Aim of the exercise
Count the lines in the records that contain the string "three", treating uppercase and lowercase as distinct. Reply with the number only.

(Page-level text extractions)

+===+

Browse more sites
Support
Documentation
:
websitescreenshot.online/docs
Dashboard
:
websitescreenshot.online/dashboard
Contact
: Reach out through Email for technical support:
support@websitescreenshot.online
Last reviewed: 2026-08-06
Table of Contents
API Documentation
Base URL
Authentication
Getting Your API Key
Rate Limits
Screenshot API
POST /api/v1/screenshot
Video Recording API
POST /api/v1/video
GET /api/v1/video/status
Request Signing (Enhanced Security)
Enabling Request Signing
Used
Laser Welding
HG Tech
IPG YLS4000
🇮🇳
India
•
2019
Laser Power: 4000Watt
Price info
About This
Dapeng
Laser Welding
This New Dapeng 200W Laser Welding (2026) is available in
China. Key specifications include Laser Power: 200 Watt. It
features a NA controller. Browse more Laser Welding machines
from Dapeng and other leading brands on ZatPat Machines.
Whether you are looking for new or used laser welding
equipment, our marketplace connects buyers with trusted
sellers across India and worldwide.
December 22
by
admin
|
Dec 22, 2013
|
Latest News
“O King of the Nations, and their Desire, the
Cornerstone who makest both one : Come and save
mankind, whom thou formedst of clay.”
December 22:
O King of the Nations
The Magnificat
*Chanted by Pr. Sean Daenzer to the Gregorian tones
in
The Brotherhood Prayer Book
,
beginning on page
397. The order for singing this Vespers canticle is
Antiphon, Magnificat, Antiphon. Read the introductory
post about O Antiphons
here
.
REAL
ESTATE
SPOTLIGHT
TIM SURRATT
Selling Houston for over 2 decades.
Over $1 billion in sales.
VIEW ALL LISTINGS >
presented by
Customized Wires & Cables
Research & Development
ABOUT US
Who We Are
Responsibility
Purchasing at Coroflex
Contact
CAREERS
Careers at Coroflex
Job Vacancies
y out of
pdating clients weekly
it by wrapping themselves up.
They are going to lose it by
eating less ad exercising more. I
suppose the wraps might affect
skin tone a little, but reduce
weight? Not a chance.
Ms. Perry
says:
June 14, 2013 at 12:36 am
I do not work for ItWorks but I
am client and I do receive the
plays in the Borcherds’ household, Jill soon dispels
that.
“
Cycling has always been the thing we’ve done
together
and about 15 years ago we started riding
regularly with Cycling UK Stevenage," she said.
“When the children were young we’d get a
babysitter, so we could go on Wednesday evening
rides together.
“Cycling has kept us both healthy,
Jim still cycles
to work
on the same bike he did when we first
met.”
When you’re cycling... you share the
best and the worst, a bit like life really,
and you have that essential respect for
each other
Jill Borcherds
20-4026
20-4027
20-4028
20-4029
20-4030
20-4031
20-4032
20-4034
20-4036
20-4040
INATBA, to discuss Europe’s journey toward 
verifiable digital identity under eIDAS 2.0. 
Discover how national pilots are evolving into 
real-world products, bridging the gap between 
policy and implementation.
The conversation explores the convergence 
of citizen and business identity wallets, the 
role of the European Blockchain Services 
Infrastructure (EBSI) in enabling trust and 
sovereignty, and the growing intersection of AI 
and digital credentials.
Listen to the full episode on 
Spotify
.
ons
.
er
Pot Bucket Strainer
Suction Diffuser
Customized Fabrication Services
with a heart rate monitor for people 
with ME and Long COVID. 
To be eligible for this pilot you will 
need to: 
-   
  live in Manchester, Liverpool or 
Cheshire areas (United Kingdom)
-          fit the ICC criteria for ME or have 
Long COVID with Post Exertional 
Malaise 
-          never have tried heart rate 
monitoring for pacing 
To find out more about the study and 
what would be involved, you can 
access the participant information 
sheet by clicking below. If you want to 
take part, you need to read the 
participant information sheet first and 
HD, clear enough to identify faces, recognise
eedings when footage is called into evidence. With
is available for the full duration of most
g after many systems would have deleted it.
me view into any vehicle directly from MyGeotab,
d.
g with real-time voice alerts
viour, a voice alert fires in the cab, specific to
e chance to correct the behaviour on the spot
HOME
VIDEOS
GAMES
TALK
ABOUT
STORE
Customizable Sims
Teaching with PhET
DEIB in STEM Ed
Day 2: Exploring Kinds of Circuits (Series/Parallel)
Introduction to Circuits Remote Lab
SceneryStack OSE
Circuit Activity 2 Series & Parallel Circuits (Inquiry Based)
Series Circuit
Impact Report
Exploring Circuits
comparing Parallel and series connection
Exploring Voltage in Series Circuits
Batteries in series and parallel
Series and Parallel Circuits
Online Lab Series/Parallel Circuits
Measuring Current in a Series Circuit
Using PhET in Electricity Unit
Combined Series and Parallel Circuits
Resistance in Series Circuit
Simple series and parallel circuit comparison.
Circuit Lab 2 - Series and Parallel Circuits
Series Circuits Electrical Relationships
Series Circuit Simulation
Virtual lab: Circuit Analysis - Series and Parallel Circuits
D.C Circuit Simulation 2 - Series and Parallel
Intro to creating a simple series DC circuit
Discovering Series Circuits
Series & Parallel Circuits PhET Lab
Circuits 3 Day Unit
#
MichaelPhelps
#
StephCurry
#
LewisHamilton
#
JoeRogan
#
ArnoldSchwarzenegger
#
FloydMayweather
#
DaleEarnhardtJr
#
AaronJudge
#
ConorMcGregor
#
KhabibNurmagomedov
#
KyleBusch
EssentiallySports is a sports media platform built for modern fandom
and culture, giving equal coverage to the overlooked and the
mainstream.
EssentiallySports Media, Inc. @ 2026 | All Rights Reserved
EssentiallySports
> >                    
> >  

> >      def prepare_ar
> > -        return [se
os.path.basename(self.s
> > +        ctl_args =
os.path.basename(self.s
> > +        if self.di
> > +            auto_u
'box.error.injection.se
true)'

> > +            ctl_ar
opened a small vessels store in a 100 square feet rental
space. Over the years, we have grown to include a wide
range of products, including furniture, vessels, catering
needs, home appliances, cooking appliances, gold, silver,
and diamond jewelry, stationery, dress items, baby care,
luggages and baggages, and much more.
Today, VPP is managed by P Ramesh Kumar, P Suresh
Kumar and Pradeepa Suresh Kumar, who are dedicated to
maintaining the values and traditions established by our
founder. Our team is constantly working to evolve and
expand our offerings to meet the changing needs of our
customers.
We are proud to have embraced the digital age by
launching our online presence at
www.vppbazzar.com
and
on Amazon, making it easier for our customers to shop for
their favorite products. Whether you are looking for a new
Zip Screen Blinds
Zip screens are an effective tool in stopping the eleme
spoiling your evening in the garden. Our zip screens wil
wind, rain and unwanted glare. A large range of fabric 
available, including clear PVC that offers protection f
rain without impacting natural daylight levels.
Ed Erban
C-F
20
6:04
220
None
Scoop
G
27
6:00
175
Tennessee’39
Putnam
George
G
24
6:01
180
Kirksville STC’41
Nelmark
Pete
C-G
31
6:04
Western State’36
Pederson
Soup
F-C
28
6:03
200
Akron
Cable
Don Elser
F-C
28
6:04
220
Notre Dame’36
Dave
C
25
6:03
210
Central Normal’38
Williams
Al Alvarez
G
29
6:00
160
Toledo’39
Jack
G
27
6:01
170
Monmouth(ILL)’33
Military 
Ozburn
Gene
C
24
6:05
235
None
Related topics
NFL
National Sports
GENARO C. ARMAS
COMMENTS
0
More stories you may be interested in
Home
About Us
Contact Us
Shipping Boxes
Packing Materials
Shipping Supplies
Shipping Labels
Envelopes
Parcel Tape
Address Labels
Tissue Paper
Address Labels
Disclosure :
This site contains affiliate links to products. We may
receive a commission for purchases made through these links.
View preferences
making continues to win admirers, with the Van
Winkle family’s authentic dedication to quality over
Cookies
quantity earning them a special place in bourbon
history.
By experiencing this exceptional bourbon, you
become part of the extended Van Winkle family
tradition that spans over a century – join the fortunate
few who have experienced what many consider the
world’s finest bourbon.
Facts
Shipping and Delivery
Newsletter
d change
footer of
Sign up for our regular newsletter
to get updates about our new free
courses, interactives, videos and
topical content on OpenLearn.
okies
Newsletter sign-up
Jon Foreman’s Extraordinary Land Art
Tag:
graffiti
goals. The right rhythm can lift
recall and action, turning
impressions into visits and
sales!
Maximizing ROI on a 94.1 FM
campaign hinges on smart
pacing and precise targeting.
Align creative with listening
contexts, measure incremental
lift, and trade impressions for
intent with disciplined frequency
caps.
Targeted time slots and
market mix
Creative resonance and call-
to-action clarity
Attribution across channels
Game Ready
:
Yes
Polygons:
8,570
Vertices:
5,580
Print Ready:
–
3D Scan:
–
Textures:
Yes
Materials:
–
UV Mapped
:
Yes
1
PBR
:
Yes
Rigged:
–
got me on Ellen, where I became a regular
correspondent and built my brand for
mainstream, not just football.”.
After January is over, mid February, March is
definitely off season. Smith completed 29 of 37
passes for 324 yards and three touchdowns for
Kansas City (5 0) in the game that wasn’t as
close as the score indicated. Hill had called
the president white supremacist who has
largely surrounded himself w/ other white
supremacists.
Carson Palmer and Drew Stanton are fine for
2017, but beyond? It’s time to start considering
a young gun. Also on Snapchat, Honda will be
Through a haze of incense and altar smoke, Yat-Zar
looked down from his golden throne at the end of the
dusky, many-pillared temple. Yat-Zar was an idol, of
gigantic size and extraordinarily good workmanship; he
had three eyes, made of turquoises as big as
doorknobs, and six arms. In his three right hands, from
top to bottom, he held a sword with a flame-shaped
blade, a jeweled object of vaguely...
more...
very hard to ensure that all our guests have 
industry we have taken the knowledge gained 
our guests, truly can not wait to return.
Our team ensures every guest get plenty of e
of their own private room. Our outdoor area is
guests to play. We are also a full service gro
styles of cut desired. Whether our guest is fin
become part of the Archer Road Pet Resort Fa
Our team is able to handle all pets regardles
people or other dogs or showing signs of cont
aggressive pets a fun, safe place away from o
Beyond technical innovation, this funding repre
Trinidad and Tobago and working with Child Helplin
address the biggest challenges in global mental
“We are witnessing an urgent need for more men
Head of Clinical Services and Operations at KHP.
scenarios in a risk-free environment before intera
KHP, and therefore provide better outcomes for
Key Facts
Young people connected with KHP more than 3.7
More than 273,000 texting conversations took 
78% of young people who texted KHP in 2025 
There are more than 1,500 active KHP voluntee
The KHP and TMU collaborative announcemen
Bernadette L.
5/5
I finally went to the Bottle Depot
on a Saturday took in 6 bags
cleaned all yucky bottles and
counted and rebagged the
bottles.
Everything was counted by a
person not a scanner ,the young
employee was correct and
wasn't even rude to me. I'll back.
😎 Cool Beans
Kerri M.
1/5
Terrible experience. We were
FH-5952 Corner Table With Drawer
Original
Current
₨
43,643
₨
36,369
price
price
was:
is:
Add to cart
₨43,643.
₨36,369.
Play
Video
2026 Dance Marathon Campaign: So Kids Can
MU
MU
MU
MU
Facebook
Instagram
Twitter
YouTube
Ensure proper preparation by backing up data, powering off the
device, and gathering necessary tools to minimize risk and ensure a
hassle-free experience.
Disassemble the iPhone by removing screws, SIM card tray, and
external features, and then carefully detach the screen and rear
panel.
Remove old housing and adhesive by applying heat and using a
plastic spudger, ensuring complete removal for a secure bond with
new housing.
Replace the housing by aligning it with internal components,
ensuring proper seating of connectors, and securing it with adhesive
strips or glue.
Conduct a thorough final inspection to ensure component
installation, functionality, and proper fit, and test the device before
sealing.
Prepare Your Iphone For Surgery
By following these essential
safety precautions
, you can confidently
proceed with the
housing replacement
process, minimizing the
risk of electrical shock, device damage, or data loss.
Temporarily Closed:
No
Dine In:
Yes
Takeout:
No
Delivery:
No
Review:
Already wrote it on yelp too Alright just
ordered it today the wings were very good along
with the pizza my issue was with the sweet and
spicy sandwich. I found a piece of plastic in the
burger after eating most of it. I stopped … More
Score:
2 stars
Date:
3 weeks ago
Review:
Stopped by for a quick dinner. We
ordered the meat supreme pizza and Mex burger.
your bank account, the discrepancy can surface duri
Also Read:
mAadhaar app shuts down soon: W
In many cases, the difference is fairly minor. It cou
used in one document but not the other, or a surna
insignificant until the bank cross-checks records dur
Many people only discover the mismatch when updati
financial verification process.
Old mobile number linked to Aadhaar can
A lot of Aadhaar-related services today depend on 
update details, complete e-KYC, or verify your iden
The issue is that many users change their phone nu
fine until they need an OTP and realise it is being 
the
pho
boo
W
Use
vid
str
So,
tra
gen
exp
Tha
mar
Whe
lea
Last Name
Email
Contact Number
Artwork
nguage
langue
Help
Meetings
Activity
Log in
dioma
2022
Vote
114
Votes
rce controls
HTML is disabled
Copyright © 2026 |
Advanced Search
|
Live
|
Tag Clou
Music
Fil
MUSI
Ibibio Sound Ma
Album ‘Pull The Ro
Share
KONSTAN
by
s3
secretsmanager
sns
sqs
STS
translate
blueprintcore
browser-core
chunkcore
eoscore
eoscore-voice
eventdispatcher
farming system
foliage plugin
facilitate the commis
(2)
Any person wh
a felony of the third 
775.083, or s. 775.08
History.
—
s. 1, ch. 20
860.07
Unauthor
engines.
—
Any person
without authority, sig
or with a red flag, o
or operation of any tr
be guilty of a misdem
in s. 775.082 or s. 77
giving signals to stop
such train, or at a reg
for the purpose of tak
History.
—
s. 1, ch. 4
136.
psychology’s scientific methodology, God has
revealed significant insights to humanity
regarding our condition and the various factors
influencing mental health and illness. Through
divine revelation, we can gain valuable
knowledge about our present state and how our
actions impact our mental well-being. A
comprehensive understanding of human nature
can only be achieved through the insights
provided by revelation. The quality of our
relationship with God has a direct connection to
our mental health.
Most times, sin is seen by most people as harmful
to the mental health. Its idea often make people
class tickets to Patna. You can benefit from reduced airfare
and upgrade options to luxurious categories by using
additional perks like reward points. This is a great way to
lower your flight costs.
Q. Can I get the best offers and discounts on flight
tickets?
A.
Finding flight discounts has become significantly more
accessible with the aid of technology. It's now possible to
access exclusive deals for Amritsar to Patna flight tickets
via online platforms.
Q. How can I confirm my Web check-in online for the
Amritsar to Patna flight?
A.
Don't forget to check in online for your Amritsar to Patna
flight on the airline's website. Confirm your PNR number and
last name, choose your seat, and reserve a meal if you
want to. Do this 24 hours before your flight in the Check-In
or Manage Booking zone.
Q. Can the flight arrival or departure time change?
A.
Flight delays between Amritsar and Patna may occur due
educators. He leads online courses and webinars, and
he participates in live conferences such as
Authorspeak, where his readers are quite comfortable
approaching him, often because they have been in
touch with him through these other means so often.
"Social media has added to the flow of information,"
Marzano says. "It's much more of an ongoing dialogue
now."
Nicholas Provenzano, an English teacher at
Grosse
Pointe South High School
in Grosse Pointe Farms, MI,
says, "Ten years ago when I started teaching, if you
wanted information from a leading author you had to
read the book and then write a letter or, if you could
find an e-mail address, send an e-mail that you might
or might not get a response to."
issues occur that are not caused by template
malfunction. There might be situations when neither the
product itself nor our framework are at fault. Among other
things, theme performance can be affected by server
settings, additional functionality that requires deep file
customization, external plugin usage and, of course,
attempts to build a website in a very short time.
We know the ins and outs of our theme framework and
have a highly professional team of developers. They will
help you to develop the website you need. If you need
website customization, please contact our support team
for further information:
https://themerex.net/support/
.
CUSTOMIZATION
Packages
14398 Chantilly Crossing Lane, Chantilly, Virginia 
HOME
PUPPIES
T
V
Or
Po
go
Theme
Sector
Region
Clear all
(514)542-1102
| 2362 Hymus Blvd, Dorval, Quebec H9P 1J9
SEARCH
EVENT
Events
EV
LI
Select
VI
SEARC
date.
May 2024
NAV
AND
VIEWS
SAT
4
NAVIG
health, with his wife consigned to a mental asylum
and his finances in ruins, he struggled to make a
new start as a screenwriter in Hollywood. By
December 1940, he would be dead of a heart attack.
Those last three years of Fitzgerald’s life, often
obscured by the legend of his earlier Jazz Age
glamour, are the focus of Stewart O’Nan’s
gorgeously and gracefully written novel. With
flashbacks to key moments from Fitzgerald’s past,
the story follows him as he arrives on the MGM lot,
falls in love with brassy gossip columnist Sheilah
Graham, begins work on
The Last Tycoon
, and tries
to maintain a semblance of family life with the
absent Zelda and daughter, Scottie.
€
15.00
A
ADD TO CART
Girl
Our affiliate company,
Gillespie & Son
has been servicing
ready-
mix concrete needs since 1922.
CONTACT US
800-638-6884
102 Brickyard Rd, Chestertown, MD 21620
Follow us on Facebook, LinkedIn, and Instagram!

+===+

Exercise output
4